El cuerpo del macho serpiente dragón se revolvió bajo la tormenta que había regresado. Al ver la pequeña figura roja que apareció de repente frente a él, sus ojos de dragón mostraron miedo: "¡Tú... quién eres!"
Con una palmada casual, ni siquiera una ondulación de poder, había devuelto su tormenta venenosa. Solo ese punto bastaba para demostrar que la fuerza de esta pequeña humana frente a él superaba al menos tres grandes reinos. Pero lo que realmente aterraba al macho serpiente dragón era una presión invisible de ella. Nunca en su vida había soportado una presión tan aterradora; frente a ella, se sentía tan insignificante como un grano de arena ante el océano.
Mo Li no le respondió.
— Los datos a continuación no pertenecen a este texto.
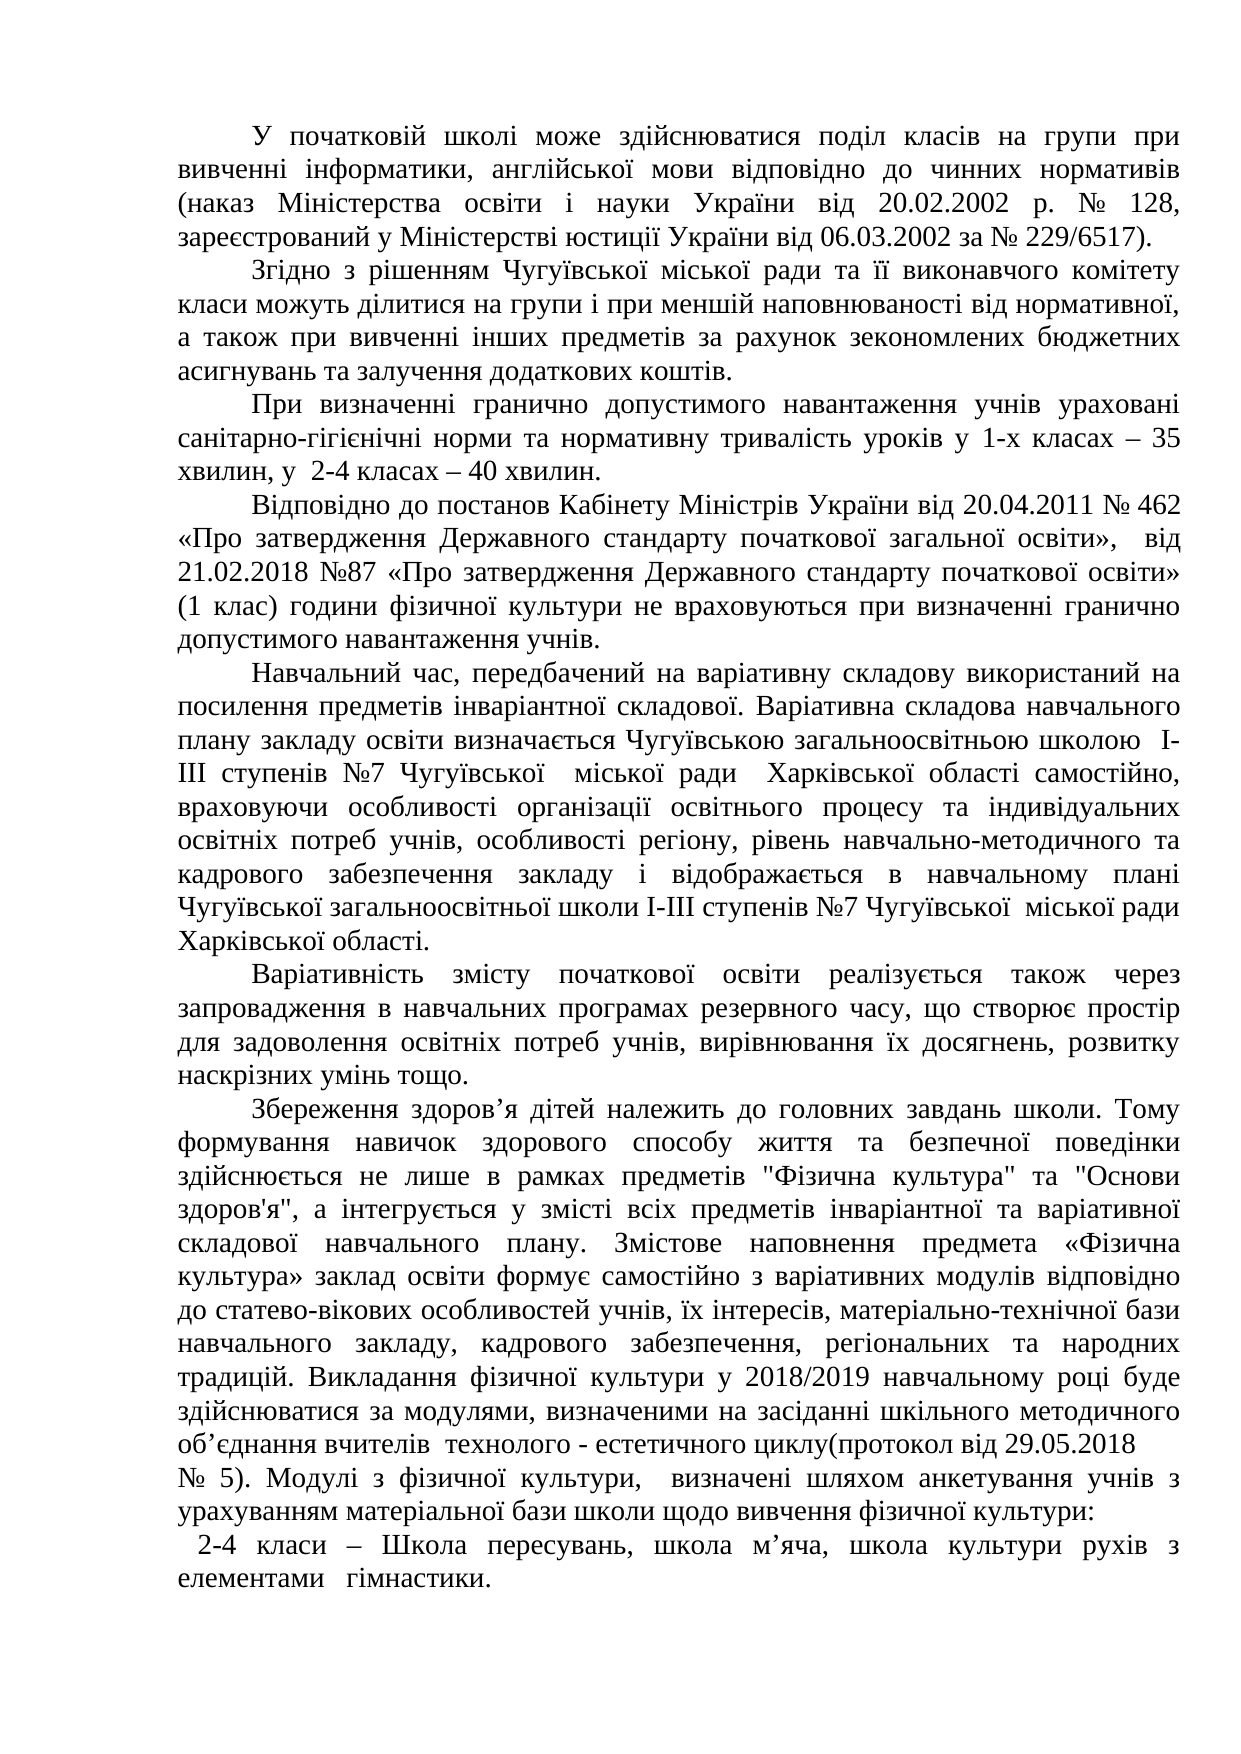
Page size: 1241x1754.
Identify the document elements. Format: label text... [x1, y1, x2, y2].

text У початковій школі може здійснюватися поділ класів на групи при вивченні інформатики, англійської мови відповідно до чинних нормативів (наказ Міністерства освіти і науки України від 20.02.2002 р. № 128, зареєстрований у Міністерстві юстиції України від 06.03.2002 за № 229/6517). [177, 118, 1181, 252]
text Збереження здоров’я дітей належить до головних завдань школи. Тому формування навичок здорового способу життя та безпечної поведінки здійснюється не лише в рамках предметів "Фізична культура" та "Основи здоров'я", а інтегрується у змісті всіх предметів інваріантної та варіативної складової навчального плану. Змістове наповнення предмета «Фізична культура» заклад освіти формує самостійно з варіативних модулів відповідно до статево-вікових особливостей учнів, їх інтересів, матеріально-технічної бази навчального закладу, кадрового забезпечення, регіональних та народних традицій. Викладання фізичної культури у 2018/2019 навчальному році буде здійснюватися за модулями, визначеними на засіданні шкільного методичного об’єднання вчителів технолого - естетичного циклу(протокол від 29.05.2018 [177, 1091, 1181, 1460]
text Варіативність змісту початкової освіти реалізується також через запровадження в навчальних програмах резервного часу, що створює простір для задоволення освітніх потреб учнів, вирівнювання їх досягнень, розвитку наскрізних умінь тощо. [177, 957, 1181, 1091]
text 2-4 класи – Школа пересувань, школа м’яча, школа культури рухів з елементами гімнастики. [177, 1527, 1181, 1594]
text № 5). Модулі з фізичної культури, визначені шляхом анкетування учнів з урахуванням матеріальної бази школи щодо вивчення фізичної культури: [177, 1460, 1181, 1527]
text Відповідно до постанов Кабінету Міністрів України від 20.04.2011 № 462 «Про затвердження Державного стандарту початкової загальної освіти», від 21.02.2018 №87 «Про затвердження Державного стандарту початкової освіти» (1 клас) години фізичної культури не враховуються при визначенні гранично допустимого навантаження учнів. [177, 487, 1181, 655]
text Згідно з рішенням Чугуївської міської ради та її виконавчого комітету класи можуть ділитися на групи і при меншій наповнюваності від нормативної, а також при вивченні інших предметів за рахунок зекономлених бюджетних асигнувань та залучення додаткових коштів. [177, 252, 1181, 386]
text При визначенні гранично допустимого навантаження учнів ураховані санітарно-гігієнічні норми та нормативну тривалість уроків у 1-х класах – 35 хвилин, у 2-4 класах – 40 хвилин. [177, 386, 1181, 487]
text Навчальний час, передбачений на варіативну складову використаний на посилення предметів інваріантної складової. Варіативна складова навчального плану закладу освіти визначається Чугуївською загальноосвітньою школою І-ІІІ ступенів №7 Чугуївської міської ради Харківської області самостійно, враховуючи особливості організації освітнього процесу та індивідуальних освітніх потреб учнів, особливості регіону, рівень навчально-методичного та кадрового забезпечення закладу і відображається в навчальному плані Чугуївської загальноосвітньої школи І-ІІІ ступенів №7 Чугуївської міської ради Харківської області. [177, 655, 1181, 957]
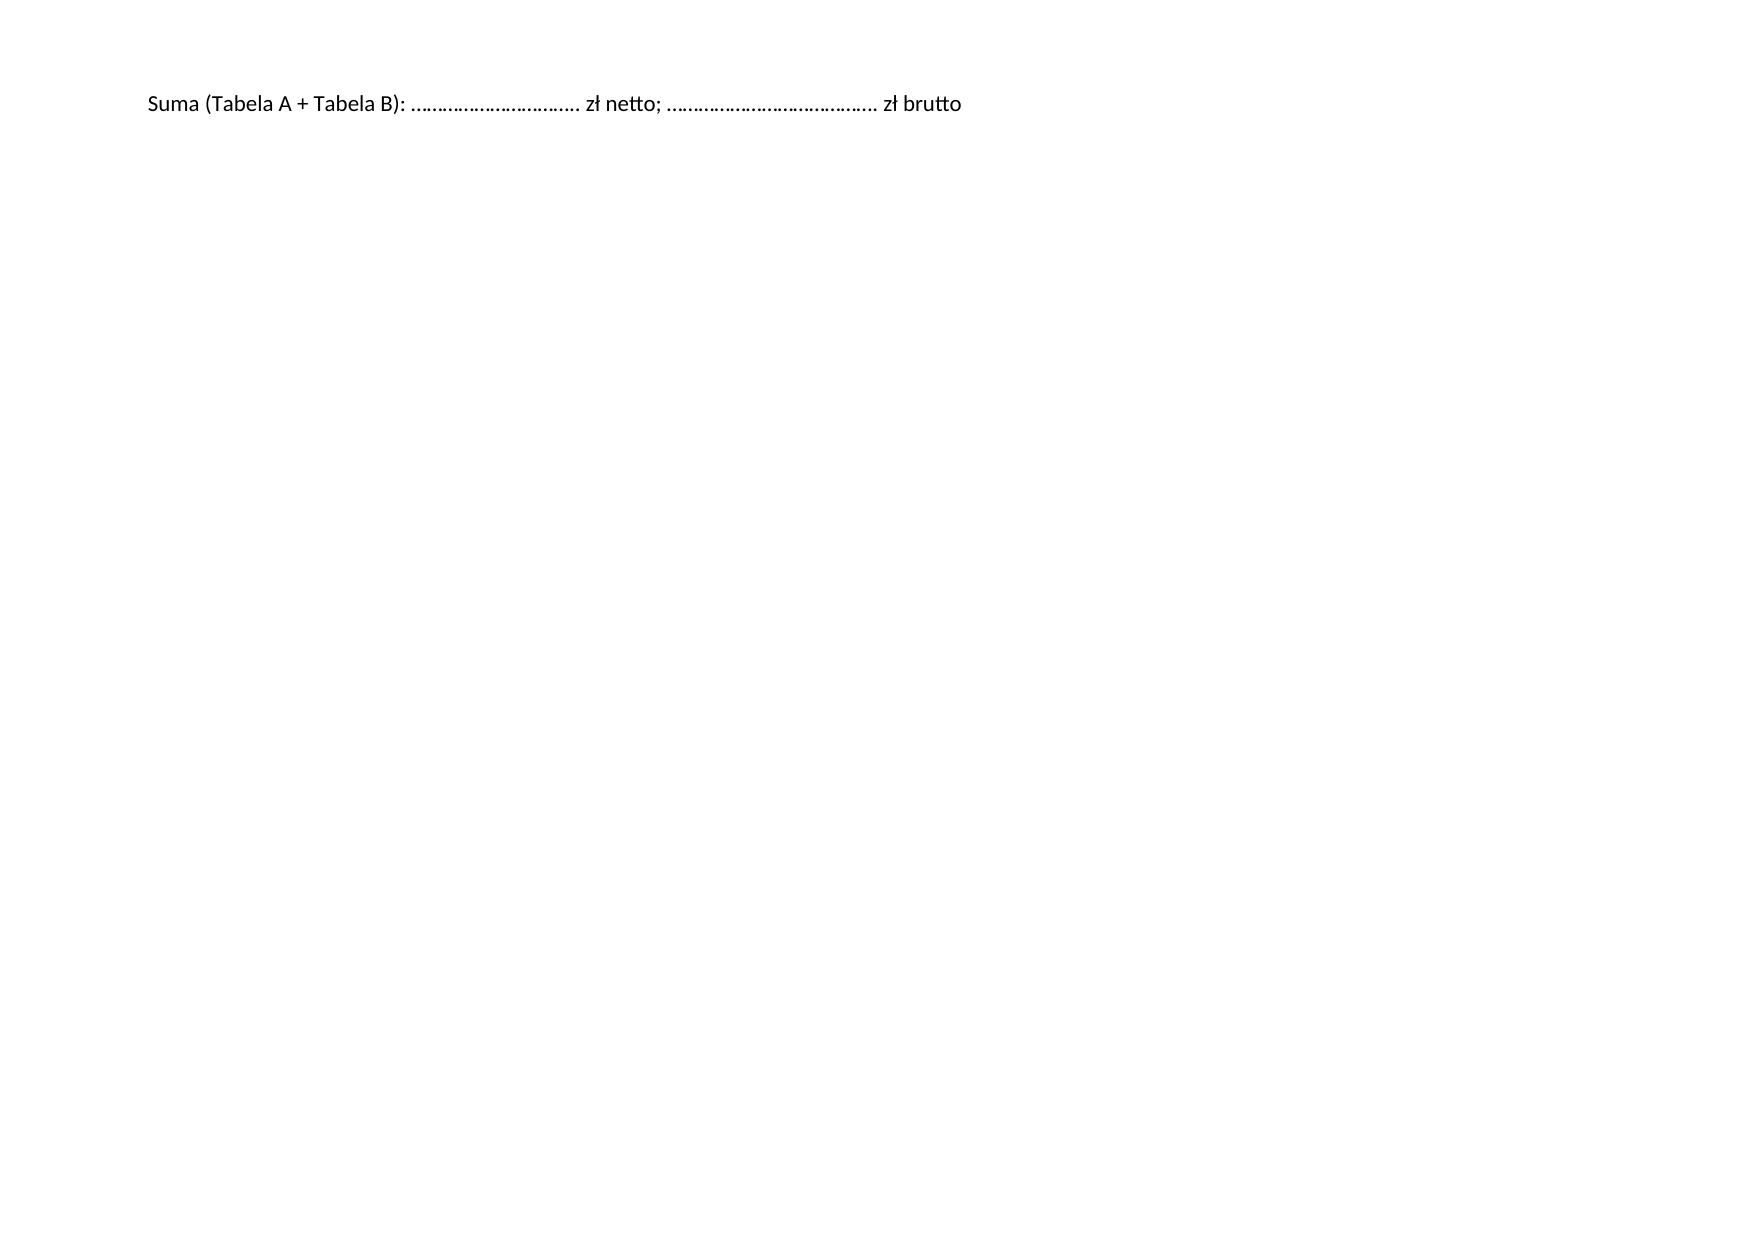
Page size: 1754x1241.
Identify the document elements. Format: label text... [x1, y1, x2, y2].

text Suma (Tabela A + Tabela B): ………………………….. zł netto; …………………………………. zł brutto [148, 89, 1606, 117]
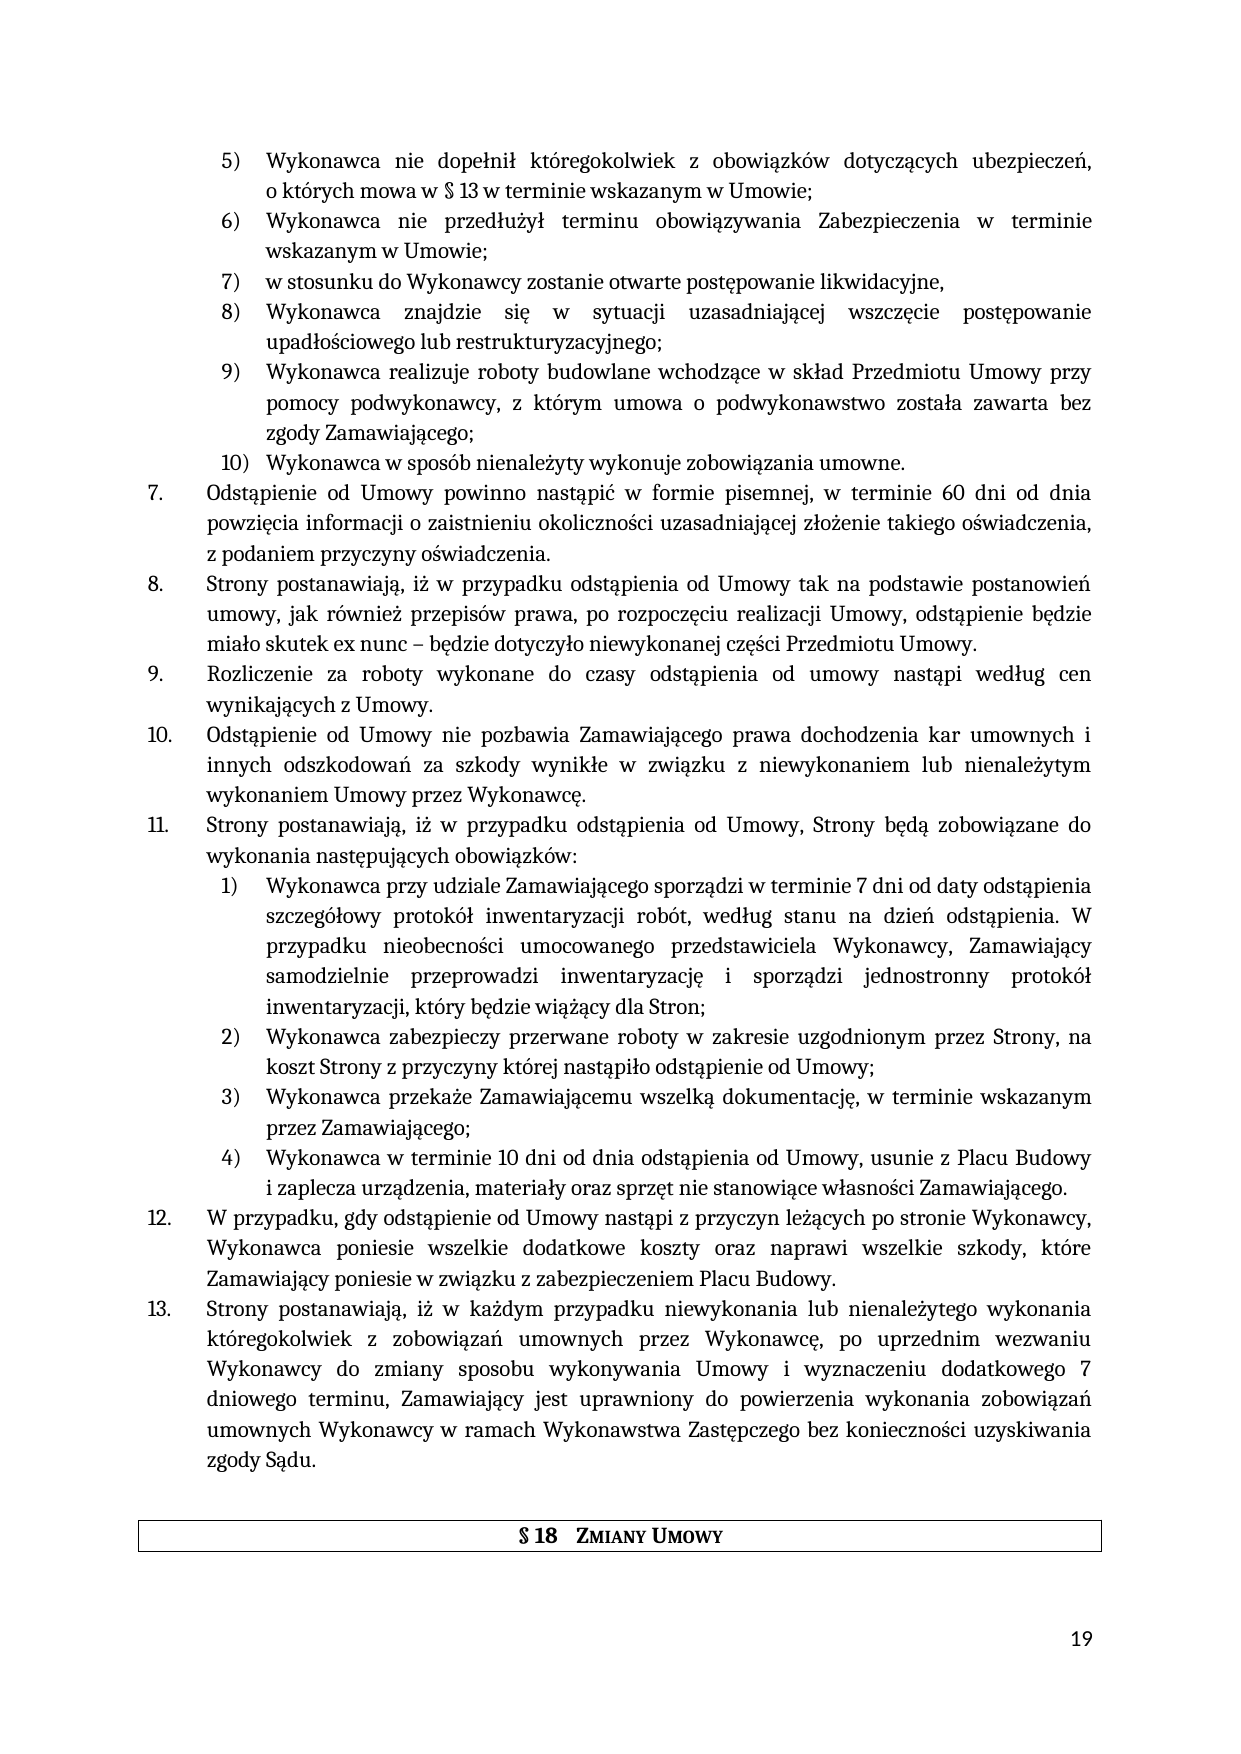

Sus ojos de cristal estaban llenos de intención asesina y furia. Extendió un dedo fino y blanco señalando a la serpiente dragón, y en la punta de su dedo brilló un tenue fulgor rojo: "Realmente no me das tranquilidad... Una simple serpiente dragón de bajo nivel ha obligado a esta princesa a desperdiciar todo el esfuerzo de un año. Si no fuera por el veneno que llevo, te haría pedazos incontables... ¡Muere!"
Cuando su voz se desvaneció, el dedo extendido de Mo Li trazó ligeramente en el vacío...
¡Sssss...
En el mismo instante, en el cuerpo de la serpiente dragón apareció de repente una fina luz roja que lo atravesaba de principio a fin. Siguiendo esa línea de luz roja como un hilo, el cuerpo de la serpiente dragón se dividió limpiamente, y luego cayó ordenadamente. Sus ojos de dragón se abrieron de par en par, sin más movimiento...
Sin sonido, sin feroz batalla, ni siquiera un grito antes de morir. El macho serpiente dragón pereció así.